Hi,
In markup languages like HTML and LaTeX (for which LO has export filters), ‘emphasis’ and ‘strong emphasis’ don’t necessarily mean ‘italic’ and ‘bold’. You may prefer not to use them to call explicitly the italic or bold variants of the current font (or automatic substitutions).
Unfortunately, in LO they are the only built-in styles that give italic and bold font variants. If you want to be sure to get italic and bold, as well as other variants (small caps etc), you have to create your own new styles. User styles can make your work less easy to follow by other participants, and they might not be picked up by export filters, which are increasingly being used.
Quite rightly, LO is making an effort to get us to use styles (character styles here) instead of direct formatting. This is just good practice; there may even be a good case for having an option to hide the direct formatting functions (recalling the practice of removing the GOTO command from ancient versions of BASIC).

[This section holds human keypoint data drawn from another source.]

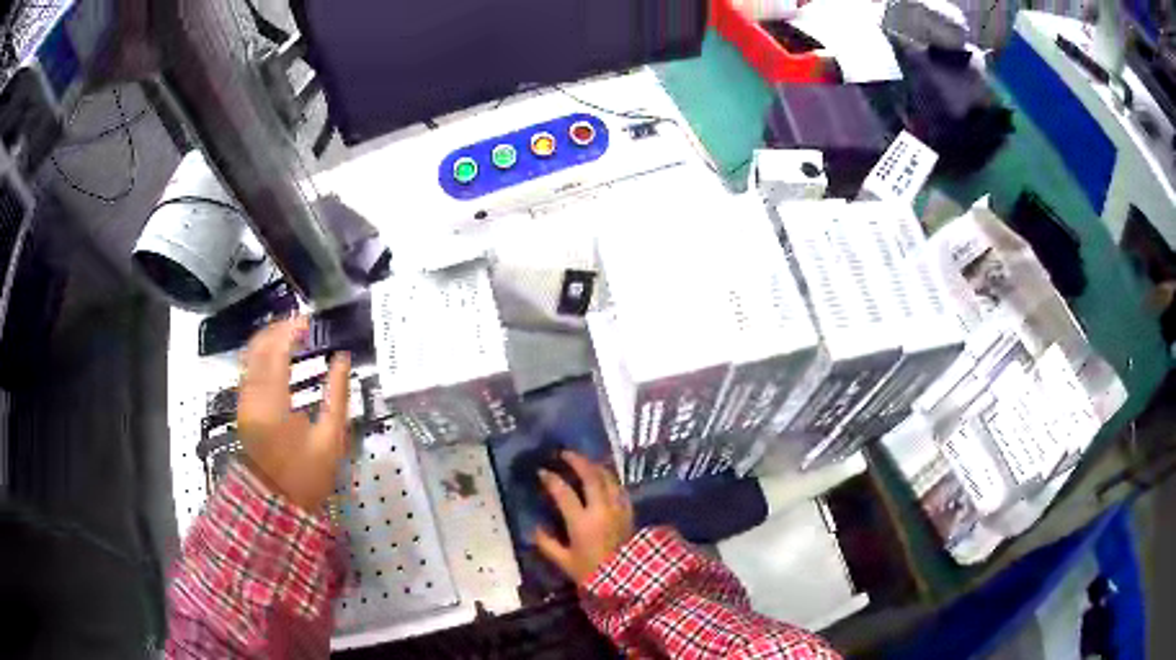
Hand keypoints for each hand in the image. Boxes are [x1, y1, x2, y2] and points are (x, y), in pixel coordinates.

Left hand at [237, 317, 351, 512]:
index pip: (277, 352)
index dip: (291, 330)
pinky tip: (278, 357)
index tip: (309, 321)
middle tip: (301, 324)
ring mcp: (243, 402)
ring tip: (291, 336)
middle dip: (278, 329)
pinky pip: (247, 369)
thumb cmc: (307, 475)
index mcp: (274, 405)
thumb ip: (337, 395)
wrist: (277, 503)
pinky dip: (261, 355)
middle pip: (258, 348)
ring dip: (268, 340)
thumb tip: (343, 359)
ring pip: (249, 356)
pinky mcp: (241, 408)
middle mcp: (252, 397)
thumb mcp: (330, 439)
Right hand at [535, 451, 634, 583]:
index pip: (564, 492)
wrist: (627, 581)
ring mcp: (618, 509)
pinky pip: (620, 488)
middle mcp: (601, 510)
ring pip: (609, 478)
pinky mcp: (629, 512)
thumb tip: (534, 528)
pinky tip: (604, 478)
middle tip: (565, 454)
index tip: (542, 472)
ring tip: (584, 461)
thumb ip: (547, 544)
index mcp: (582, 522)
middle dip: (577, 461)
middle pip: (591, 476)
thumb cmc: (592, 573)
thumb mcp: (564, 562)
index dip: (551, 479)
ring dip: (595, 466)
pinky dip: (610, 479)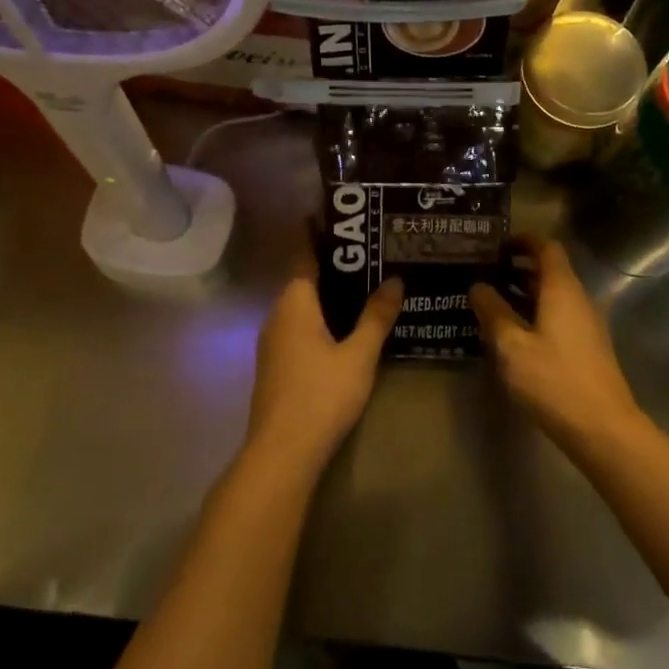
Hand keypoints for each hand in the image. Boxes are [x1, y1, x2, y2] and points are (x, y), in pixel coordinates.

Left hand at [246, 239, 402, 474]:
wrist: (282, 452)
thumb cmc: (321, 395)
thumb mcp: (359, 354)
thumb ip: (376, 316)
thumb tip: (395, 280)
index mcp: (294, 303)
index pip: (304, 254)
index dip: (319, 234)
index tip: (341, 216)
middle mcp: (277, 315)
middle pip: (304, 279)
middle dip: (333, 264)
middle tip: (370, 250)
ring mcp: (273, 341)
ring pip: (302, 305)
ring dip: (328, 292)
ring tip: (366, 282)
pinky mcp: (277, 363)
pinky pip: (300, 325)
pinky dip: (322, 315)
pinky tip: (346, 324)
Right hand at [470, 237, 643, 448]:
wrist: (602, 427)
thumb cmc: (553, 380)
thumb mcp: (512, 346)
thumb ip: (493, 312)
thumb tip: (478, 286)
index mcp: (562, 289)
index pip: (546, 248)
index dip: (523, 241)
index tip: (495, 245)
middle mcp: (578, 299)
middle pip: (549, 272)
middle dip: (517, 269)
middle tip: (483, 275)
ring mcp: (586, 325)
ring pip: (553, 297)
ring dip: (524, 295)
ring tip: (490, 304)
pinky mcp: (586, 348)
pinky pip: (558, 318)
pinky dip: (534, 315)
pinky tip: (512, 336)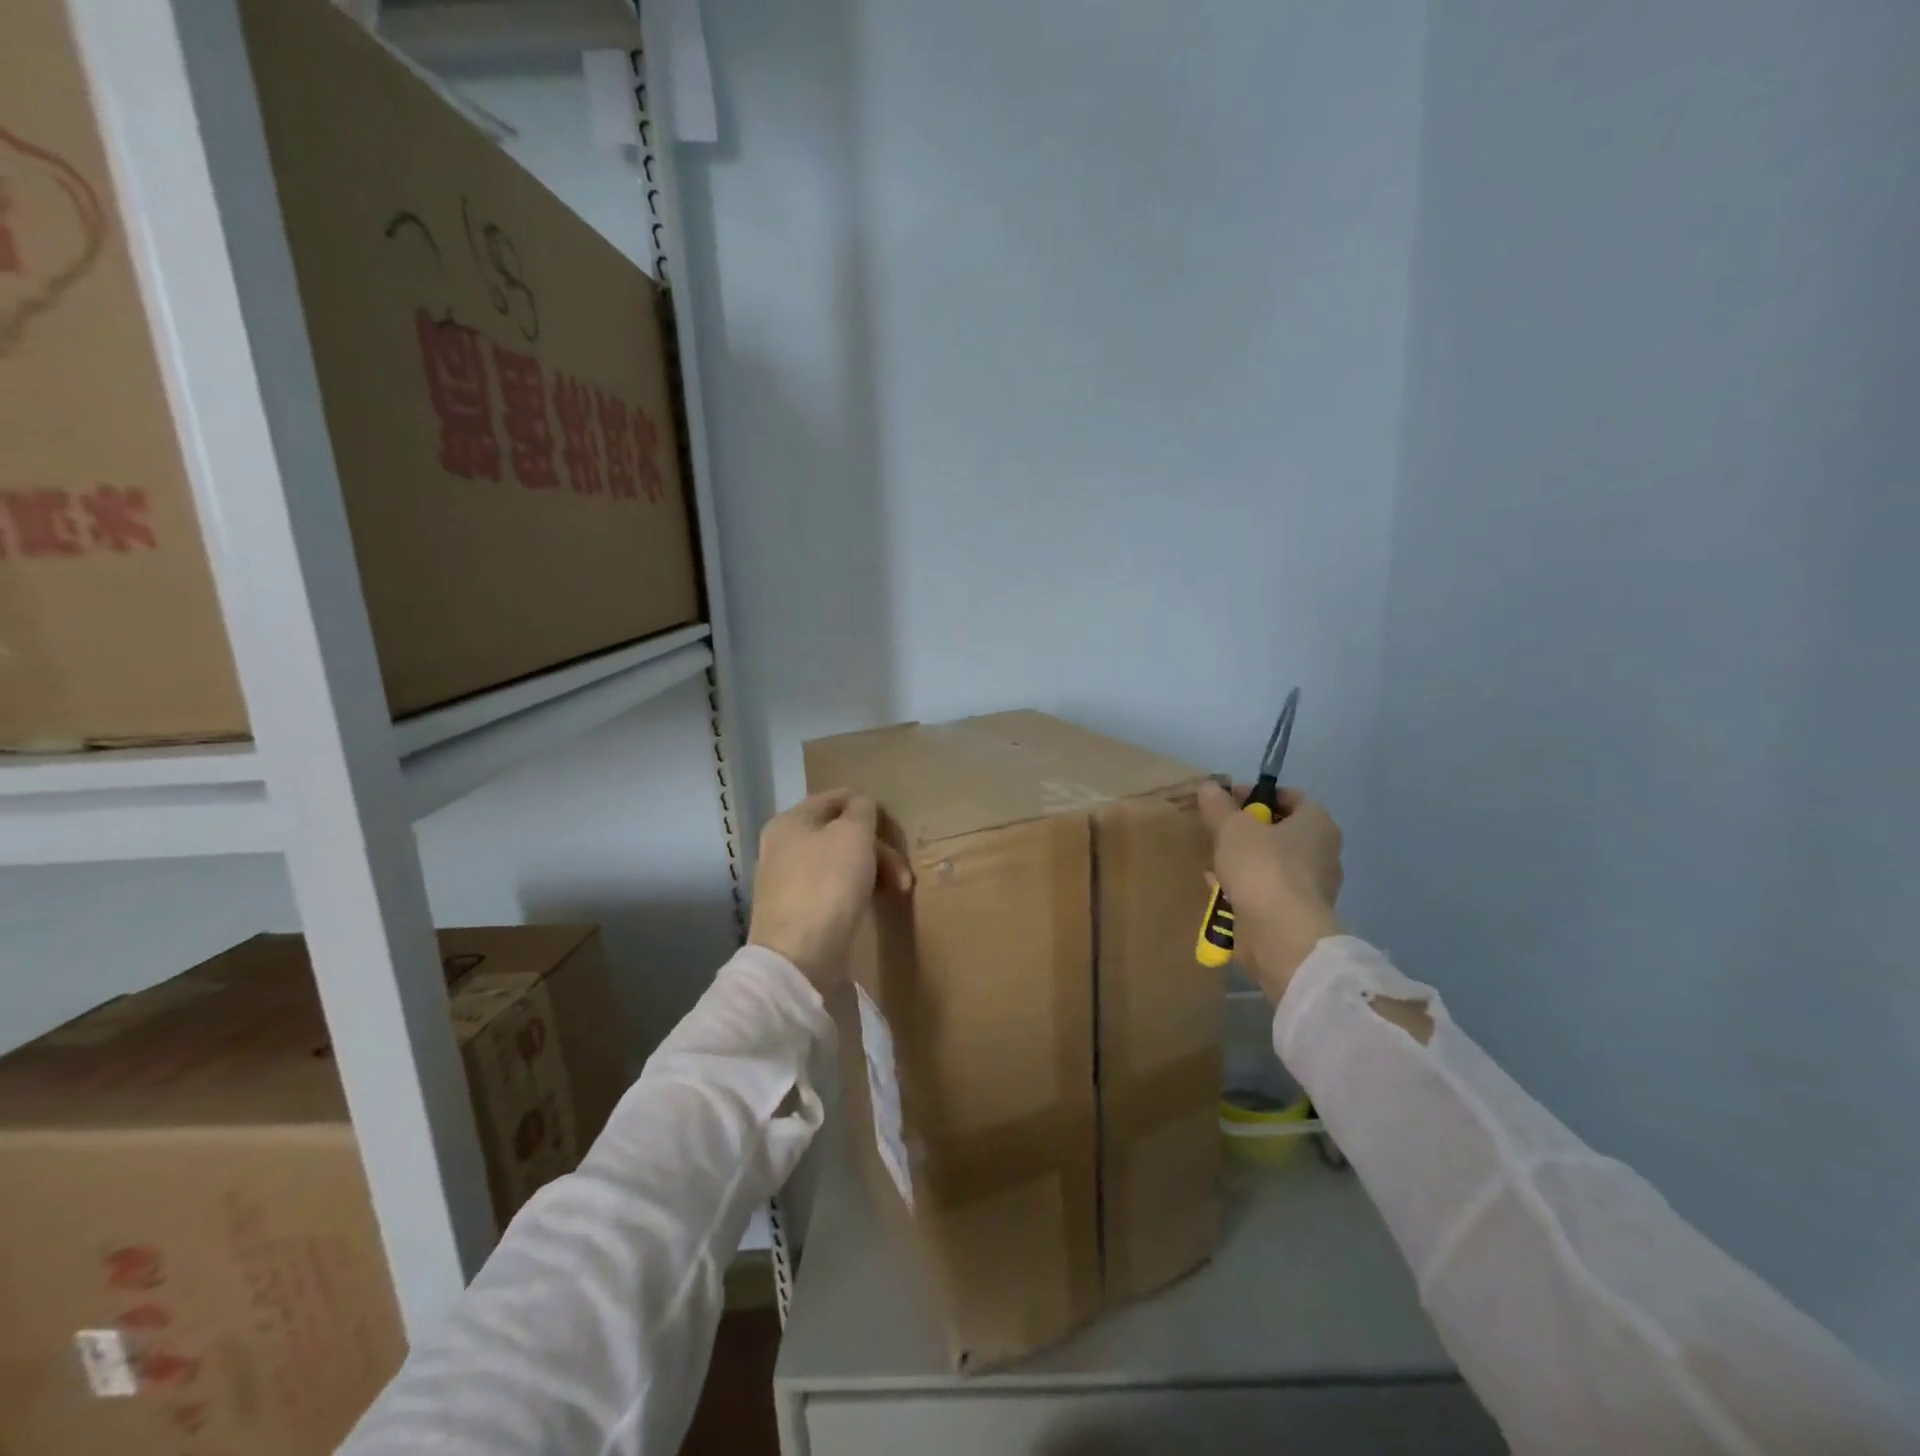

‘Emphasis’ and ‘strong emphasis’ are confusing for people who may not be too computer-literate but who need to make documents that are ready and reliable for export, for example, to different publication formats. A complete set of built-in font-variant styles would help beginners, and also provide a consistent framework for the design and use of export filters.
20 March 2015
In response to oweng, ‘emphasis’ and ‘strong emphasis’ were given non-committal names because people writing web pages and so on in X/Html were expected to want to re-define them as anything they like (nowadays usually in the CSS). LO and odf naturally continued with this convention, and users can redefine them by modifying the styles. But if you do that you then have to make user styles to get italic and bold, or use direct formatting; both of these options should be discouraged if possible. The present arrangement is possibly OK for (as the name implies) office software, but now people are taking their stuff to professional printers; for example you can have one copy of your book beautifully printed for a few euros. LO isn’t meant to be good enough for that but it’s a great engine for writing and exporting, for which direct formatting and user style kludges are a serious hindrance.
In typographical circles, ‘emphasis’ is a switch (I don’t have enough points to upload a LaTeX screenshot): if you use it in Roman text you get italic, and if you use it in italic/emphasised text you get Roman. Italic, bold, small caps etc are separate styles or markups that refer directly to font variants if they exist. I argue that they are common enough to be defined explicitly as built-in styles.
22 March 2015 Today’s comment by oweng on ‘default’ versus ‘text body’ styles highlights a difference between, to take the two extremes, hand-coding a web page and typing a document into a word processor. I’m trying to look further than my original question, and ask whether the web-like style management and application facilities of Writer are appropriate for an end user who would be happier with a more friendly (stylish?) front end. Many of us still use direct formatting and also get confused with the interaction between styles and the menu when, for example, trying to change defaults for lists (replacing bullet symbols and so on).
In large enterprises the IT department sets up a collection of templates; if those people are nice they will provide a set of controls to call up the styles. This would not work for the rest of us because everyone has different needs. Very few LO templates are available to download, presumably because of this but also, perhaps, because possible contributors don’t want to display their ignorance…
For what it’s worth, I propose that the tabbed window presentation of the style structure might better be displayed as some kind of organisation chart that maps the underlying code directly. That way, the end user could see directly the point where (for example) a font is first defined, and where it is subsequently varied. Ideally, the chart would self-adapt so all available variants of a font would be automatically available downstream of its declaration.
Writer 4.4.1.2 and earlier, Windows 7 & 8.1 and sometimes Ubuntu or Lubuntu (for which my printer is too old).
Export to pdf and TexLive (LaTeX, editor TexStudio), copy-paste to Scribus, playing with export to ePub.